Figure A.37: The low energy run MINOS event rate as a function of neutrino energy broken down in time. From [126].

Given the past experience from NuMI, it is thought to be critically important that the DUNE ND monitor and track the beam spectrum over time. ArgonCube and the MPD will make on-axis neutrino beam spectrum measurements when they are located on-axis. There are two broadly different concepts under discussion for how to monitor the on-axis beam when ArgonCube and the MPD move off-axis as required by the DUNE-PRISM program. One concept is to have a dedicated on-axis beam monitor that is capable of measuring the neutrino beam spectrum as a function of time. Such a capability would require target mass and a magnet or range stack with tracking to measure the momentum of muons arising from CC ν_µ interactions. The other concept assumes a dedicated on-axis neutrino interaction rate monitor. Both the on-axis rate monitor and the off-axis spectrometer would each track beam stability. In the case of an observed instability of either the rate or the off-axis spectrum, ArgonCube and the MPD would move back on-axis to make a spectrum measurement. It is likely the DUNE-PRISM run plan would include intermittent on-axis measurements as well regardless of observed instabilities. Since the first concept involves a magnet or large range stack, it is likely to be more expensive to implement than the option that makes use of the dedicated rate monitor on-axis. On the other hand, the latter option with intermittent on-axis spectral measurements involves additional movements of the large, DUNE- PRISM detectors, precision comparison of spectral measurements separated in time with detectors that have moved in the interim, and accepting the risk that rate and off-axis spectral monitoring are both less sensitive to some changes in the beam than on-axis spectral monitoring. Figure A.38 provides an illustration, for a small subset of relevant beam parameters, of the differing sensitivities of integrated rate monitoring as compared to spectral monitoring of the beam. Additional studies

are in progress.

Figure A.38: Comparison of rate monitoring and spectral monitoring of the neutrino beam for 1-sigma shifts of the horn positions. On the left is shown the significance of the variation in the observed rate for one week of running with a seven ton fiducial mass detector. It is shown as a function of off-axis angle (including zero, i.e., on-axis). On the right is shown the significance of the shape change as a function of energy for one week of running with an 8.7 ton fiducial mass on-axis spectrometer.

The reference design described below in Section A.6.2 assumes the beam monitoring is done with a dedicated on-axis magnetic spectrometer.
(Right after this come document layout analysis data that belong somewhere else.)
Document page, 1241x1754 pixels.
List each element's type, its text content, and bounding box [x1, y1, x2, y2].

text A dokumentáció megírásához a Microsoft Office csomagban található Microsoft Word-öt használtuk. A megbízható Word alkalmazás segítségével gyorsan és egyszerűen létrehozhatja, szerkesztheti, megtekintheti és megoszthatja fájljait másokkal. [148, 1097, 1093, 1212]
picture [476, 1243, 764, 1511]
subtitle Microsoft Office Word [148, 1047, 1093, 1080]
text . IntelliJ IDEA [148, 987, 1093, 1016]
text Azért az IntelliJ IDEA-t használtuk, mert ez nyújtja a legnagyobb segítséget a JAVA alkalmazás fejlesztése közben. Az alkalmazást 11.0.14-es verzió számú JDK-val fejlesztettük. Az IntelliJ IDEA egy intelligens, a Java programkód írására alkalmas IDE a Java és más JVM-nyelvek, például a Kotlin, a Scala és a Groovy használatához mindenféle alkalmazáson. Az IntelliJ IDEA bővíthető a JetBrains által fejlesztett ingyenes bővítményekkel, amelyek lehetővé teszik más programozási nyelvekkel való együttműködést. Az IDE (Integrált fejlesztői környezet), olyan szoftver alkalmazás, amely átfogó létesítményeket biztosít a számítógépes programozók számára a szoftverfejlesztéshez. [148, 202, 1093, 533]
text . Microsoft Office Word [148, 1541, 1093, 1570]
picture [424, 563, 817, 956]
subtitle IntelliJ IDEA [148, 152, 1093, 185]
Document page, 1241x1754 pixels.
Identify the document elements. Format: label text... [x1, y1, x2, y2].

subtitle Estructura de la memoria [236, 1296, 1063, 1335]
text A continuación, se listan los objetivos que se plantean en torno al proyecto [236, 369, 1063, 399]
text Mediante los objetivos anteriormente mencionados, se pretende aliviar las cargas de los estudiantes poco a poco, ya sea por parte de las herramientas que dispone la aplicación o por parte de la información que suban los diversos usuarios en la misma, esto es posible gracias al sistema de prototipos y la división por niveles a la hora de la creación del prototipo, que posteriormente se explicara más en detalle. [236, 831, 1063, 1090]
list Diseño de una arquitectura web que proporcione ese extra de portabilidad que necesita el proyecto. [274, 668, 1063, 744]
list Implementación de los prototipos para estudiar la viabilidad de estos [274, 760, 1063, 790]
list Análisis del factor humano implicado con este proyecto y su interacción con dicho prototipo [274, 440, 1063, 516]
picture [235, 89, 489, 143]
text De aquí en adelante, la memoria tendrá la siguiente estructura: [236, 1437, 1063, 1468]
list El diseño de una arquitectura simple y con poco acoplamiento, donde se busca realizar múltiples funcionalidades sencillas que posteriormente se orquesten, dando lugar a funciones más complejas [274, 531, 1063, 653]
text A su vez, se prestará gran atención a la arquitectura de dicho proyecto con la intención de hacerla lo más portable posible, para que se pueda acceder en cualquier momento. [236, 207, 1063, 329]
The device described is a capable beam monitor in that it has the required mass and muon momentum resolution as will be shown in Section A.6.2.4.

In addition, the on-axis spectrometer described below has capabilities that go beyond beam mon- itoring, which are useful for building confidence in the flux model and providing information that is potentially useful for the evolution of the neutrino interaction model. Other concepts, including one that utilizes an on-axis rate monitor, are under consideration.